Le choix de parler d’une association américaine et de recouper cela avec des données principalement françaises était également celui de montrer l’écart qu’il peut exister aujourd’hui entre les solutions présentes là bas et l’état d’esprit existant ici. Des associations comme FreeGeek existent en France seulement leur rayonnement semble très faible comme l’a rappelé le dernier résultat du questionnaire.

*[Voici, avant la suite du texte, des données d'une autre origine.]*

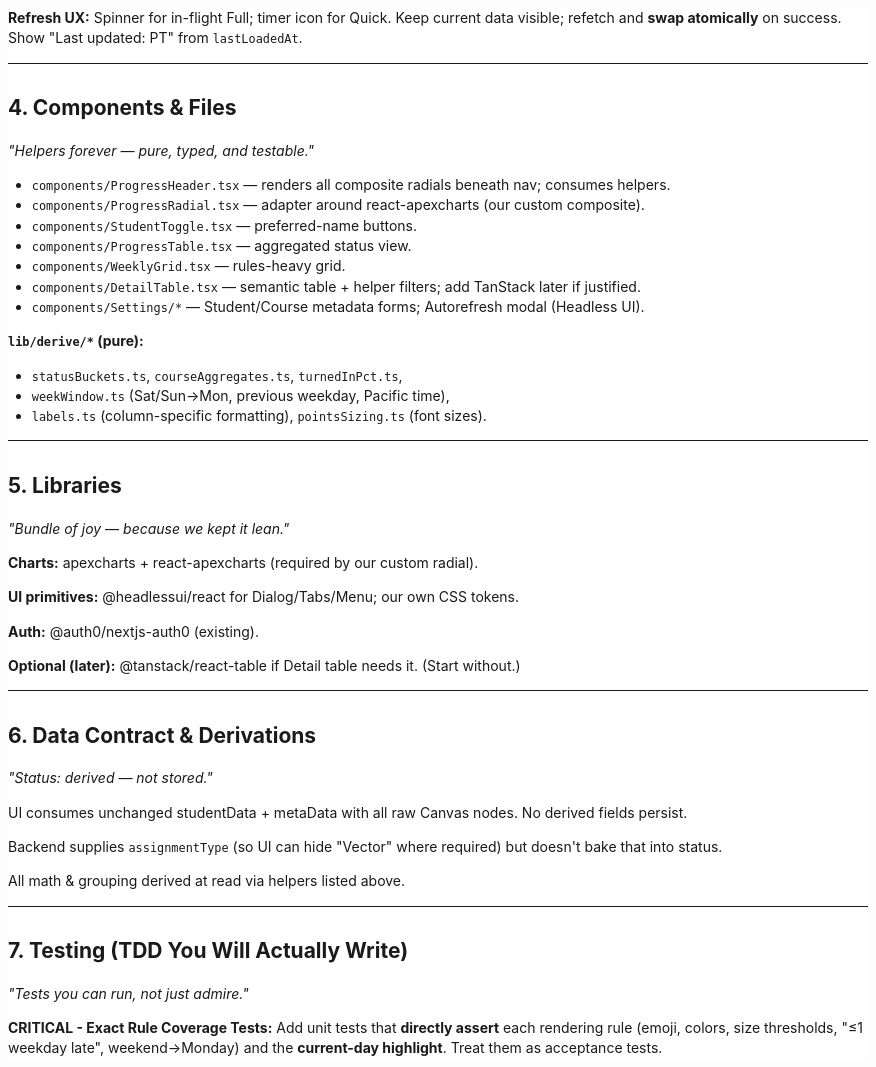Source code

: **Refresh UX:** Spinner for in-flight Full; timer icon for Quick. Keep current data visible; refetch and **swap atomically** on success. Show "Last updated: <time> PT" from `lastLoadedAt`.

---

## 4. Components & Files

*"Helpers forever — pure, typed, and testable."*

- `components/ProgressHeader.tsx` — renders all composite radials beneath nav; consumes helpers.
- `components/ProgressRadial.tsx` — adapter around react-apexcharts (our custom composite).
- `components/StudentToggle.tsx` — preferred-name buttons.
- `components/ProgressTable.tsx` — aggregated status view.
- `components/WeeklyGrid.tsx` — rules-heavy grid.
- `components/DetailTable.tsx` — semantic table + helper filters; add TanStack later if justified.
- `components/Settings/*` — Student/Course metadata forms; Autorefresh modal (Headless UI).

**`lib/derive/*` (pure):**
- `statusBuckets.ts`, `courseAggregates.ts`, `turnedInPct.ts`,
- `weekWindow.ts` (Sat/Sun→Mon, previous weekday, Pacific time),
- `labels.ts` (column-specific formatting), `pointsSizing.ts` (font sizes).

---

## 5. Libraries

*"Bundle of joy — because we kept it lean."*

**Charts:** apexcharts + react-apexcharts (required by our custom radial).

**UI primitives:** @headlessui/react for Dialog/Tabs/Menu; our own CSS tokens.

**Auth:** @auth0/nextjs-auth0 (existing).

**Optional (later):** @tanstack/react-table if Detail table needs it. (Start without.)

---

## 6. Data Contract & Derivations

*"Status: derived — not stored."*

UI consumes unchanged studentData + metaData with all raw Canvas nodes. No derived fields persist.

Backend supplies `assignmentType` (so UI can hide "Vector" where required) but doesn't bake that into status.

All math & grouping derived at read via helpers listed above.

---

## 7. Testing (TDD You Will Actually Write)

*"Tests you can run, not just admire."*

**CRITICAL - Exact Rule Coverage Tests:**
Add unit tests that **directly assert** each rendering rule (emoji, colors, size thresholds, "≤1 weekday late", weekend→Monday) and the **current-day highlight**. Treat them as acceptance tests.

L’enjeu du recyclage de la masse de matériel informatique produite depuis bientôt un demi siècle est majeur. Au moment où l’impacte de l’homme comme principal facteur de la crise climatique n’est plus qu’un débat opposant scientifiques et lobbyistes industriels, il devient clair que la somme des actes de chacun, en terme de consommation responsable est en mesure d’amorcer une dynamique. C’est pourtant un
Cependant, malgré son importance, le problème du recyclage de nos machines du quotidien reste méconnu, peu ou mal compris du grand public. Les pratiques de consommation demeurent beaucoup plus proches d’un scénario d’expansion industrielle que de celui d’une consommation responsable. La perspective du “tout portable” ou la monté des systèmes fermés, tant en terme de hardware que de software, associées au peu de connaissances des utilisateurs sur le matériel en lui même nous fait tendre vers une dépendance grandissante de l’usager aux constructeurs.
Il existe des initiatives oeuvrant pour le recyclage de la micro-informatique, allant de la réhabilitation des vieux ordinateurs fonctionnels à la récupération des métaux précieux dans le cas où un composant ne serait pas réparable ou remplaçable. Ces associations nous apprennent beaucoup sur la réalité qui se cache derrière les mécanismes d’obsolescence programmée ou l’incitation à la consommation poussées par le logiciel propriétaire.
Nous avons déjà dépassé l’ère du micro-ordinateurs personnel et des mainframes, pour entrer dans l’ère de l’informatique ubiquitaire. En effet aujourd’hui chacun s’équipe en smartphones avec un taux de pénétration plus fort y compris dans les marchés ou la micro informatique peinait encore et un rythme de remplacement plus élevé. Une vision alarmante, tant le défi du recyclage de nos machines d’hier est toujours bien présent à un moment où nous devrions déjà penser au recyclage de nos téléphones d’aujourd’hui.